In the hierarchy of the serving class (16% of Britain’s population by 1891) the Ladies Maid was second only to the Housekeeper herself. Essential to the daily routine of social elite, she was responsible for her mistress’ clothes, hair and overall appearance and comfort. Ideally a Frenchwoman, she was a cut above the usual serving girl. She was required to be genteel as well as accomplished in the finer arts of style. She was often privy to the thoughts and feelings of her mistress, and close relationships were common. For this she was rewarded with first choice of her mistress’ discarded clothing. A Valet provided similar service for the Master of the House and in smaller homes, the Butler and Housemaid would serve the same purpose. As you can see, it was easy to determine the size and status by an estate simply by reviewing the staff. Pemberley, Kellynch Hall, Donwell Abbey and Mansfield Park employ Agents and Stewards. Longbourne and Hartfield maintain Butlers. The Prices, Martins and Dashwoods can afford only two or three servants at most.
Laura Boyle is a fan of all things Austen. She runs Austentation: Regency Accessories, creating custom made hats, bonnets, reticules and more for customers around the globe.
* What Jane Austen Ate and Charles Dickens Knew, Simon & Schuster/1993
It’s so interesting how many of Austen’s characters had servants. Even the impoverished Mrs and Miss Bates had a maid. And male servants must’ve cost more, because Mrs Elton made a point about having more than one (pretending they had so many, she couldn’t even remember their names).
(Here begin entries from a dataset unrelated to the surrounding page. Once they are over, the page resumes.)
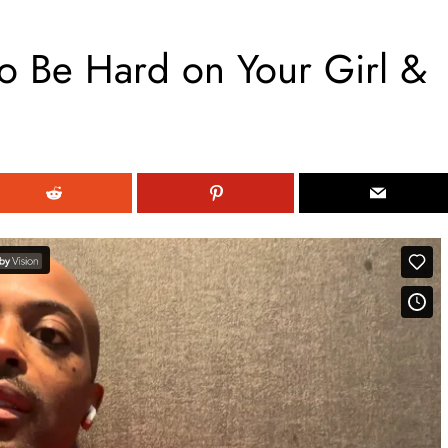
 Be Hard on Your Girl &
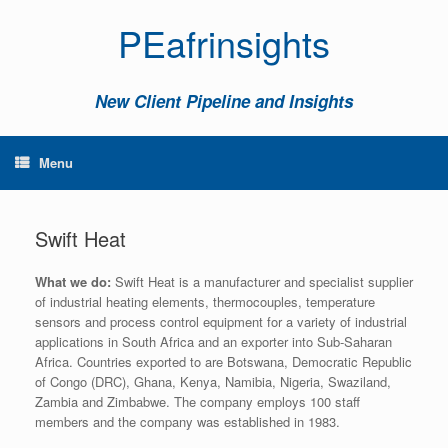
PEafrinsights
New Client Pipeline and Insights
Menu
Swift Heat
What we do:
Swift Heat is a manufacturer and specialist supplier
of industrial heating elements, thermocouples, temperature
sensors and process control equipment for a variety of industrial
applications in South Africa and an exporter into Sub-Saharan
Africa. Countries exported to are Botswana, Democratic Republic
of Congo (DRC), Ghana, Kenya, Namibia, Nigeria, Swaziland,
Zambia and Zimbabwe. The company employs 100 staff
members and the company was established in 1983.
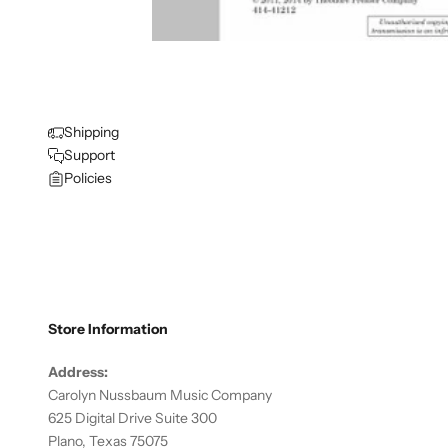
Shipping
Support
Policies
Store Information
Address:
Carolyn Nussbaum Music Company
625 Digital Drive Suite 300
Plano, Texas 75075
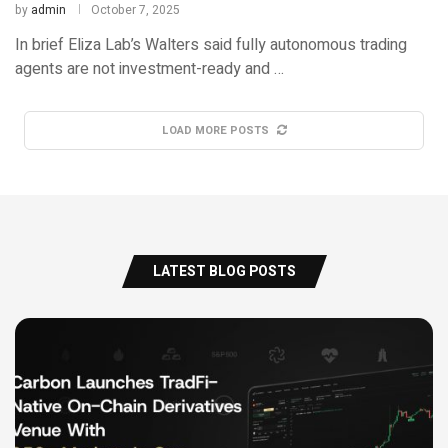
by
admin
October 7, 2025
In brief Eliza Lab’s Walters said fully autonomous trading
agents are not investment-ready and …
LOAD MORE POSTS
LATEST BLOG POSTS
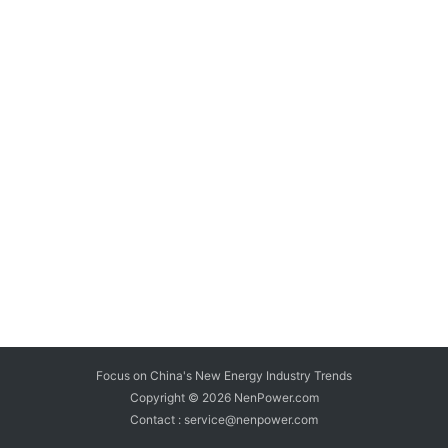
Focus on China's New Energy Industry Trends
Copyright © 2026
NenPower.com
Contact : service@nenpower.com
In Pride and Prejudice, everyone seems to forget the poor old footman, mentioned in chapter 7. We only meet him the once, I believe.
‘Mrs. Bennet was prevented replying by the entrance of the footman with a note for Miss Bennet; it came from Netherfield, and the servant waited for an answer.’
There were outdoor servants as well, of course, to run the Longbourn estate farm, tend the gardens, the horses, drive the coach, and so on. Could the Bennets be living beyond their means, in order to keep up the appearance of wealth?
You list only a butler for male servants in Pride and Prejudice. Would the butler have driven the coach, attended to the horses, and gardened?